(Kletter-)Tourismus in der Fränkischen Schweiz

21. September 2021

„Willkommen im bekanntesten Klettergebiet Deutschlands! 12.000 Routen an 800 einzelnen Felsen lassen das Kletterherz höher schlagen!“ so wirbt die Tourismuszentrale für aktiven, naturnahen Urlaub in der fränkischen Schweiz. Zwar werden Kletterer hierbei explizit angesprochen – doch werden Übernachtungsmöglichkeiten für diese in der Region immer weniger: Der Campingplatz in Morschreuth ist momentan geschlossen und nun soll der Zeltplatz Kormershof folgen.

Ein IG-Mitglied machte darauf aufmerksam, dass dem Platz „Kormershof“ in Allersdorf die Schließung droht. Hartmut Meier-Lang, Besitzer des Campingplatzes, bestätigte auf Nachfrage der IG Klettern die Schließung zum September 2021. Vor allem die fehlende Möglichkeit zur Erweiterung seines kleinen Platzes mache den Betrieb derzeit unrentabel, berichtet Meier-Lang. Zwei Bauanträge habe die Gemeinde bereits abgelehnt.

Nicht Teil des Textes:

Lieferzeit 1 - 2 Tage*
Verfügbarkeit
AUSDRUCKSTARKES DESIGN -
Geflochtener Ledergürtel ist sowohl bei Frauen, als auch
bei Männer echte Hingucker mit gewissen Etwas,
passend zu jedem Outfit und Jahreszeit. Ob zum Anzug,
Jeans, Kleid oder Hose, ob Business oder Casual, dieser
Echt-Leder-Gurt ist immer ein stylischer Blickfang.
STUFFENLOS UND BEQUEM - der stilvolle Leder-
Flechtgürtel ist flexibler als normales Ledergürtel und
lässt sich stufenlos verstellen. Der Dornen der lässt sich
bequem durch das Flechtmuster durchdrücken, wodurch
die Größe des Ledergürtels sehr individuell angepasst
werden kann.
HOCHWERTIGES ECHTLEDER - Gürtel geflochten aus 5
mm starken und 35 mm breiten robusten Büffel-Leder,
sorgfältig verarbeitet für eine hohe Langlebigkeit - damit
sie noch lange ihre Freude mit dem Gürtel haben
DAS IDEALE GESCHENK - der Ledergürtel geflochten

Besser sind die Aussichten für den Campingplatz am Gasthaus „zur guten Einkehr“ in Morschreuth. Dessen Schließung ist nur temporär, wie Reinhard Merz, Betreiber des Wirtshauses auf Nachfrage berichtet. Aktuell gültige Corona-Schutzmaßnahmen würden den Betrieb nur mit unverhältnismäßig hohem Aufwand möglich machen, so Merz – zumal das Gasthaus Hauptgeschäft sei. Sobald sich die Pandemielage bessert und die Regeln weniger werden, kann zumindest in Morschreuth wieder übernachtet werden.

Zurück nach Gößweinstein

Obwohl die Marktgemeinde auf ihrer Website explizit mit einem „abwechslungsreichen Angebot an attraktiven Wohnmobil- und Campingplätzen“ wirbt, werden außer des Wohnmobilstellplatzes im Ort keine naturnahen Übernachtungsmöglichkeiten mehr genannt. Für einige Kletterer sind Übernachtungen im Van oder Zelt selbstverständlich, viele unterstützen das Gastgewerbe gerne und lassen damit Geld in der Region. Wenn aber die attraktiven Übernachtungsmöglichkeiten Schritt für Schritt verschwinden, führt das auch zu mehr illegalen Übernachtungen in Wald und Wiese.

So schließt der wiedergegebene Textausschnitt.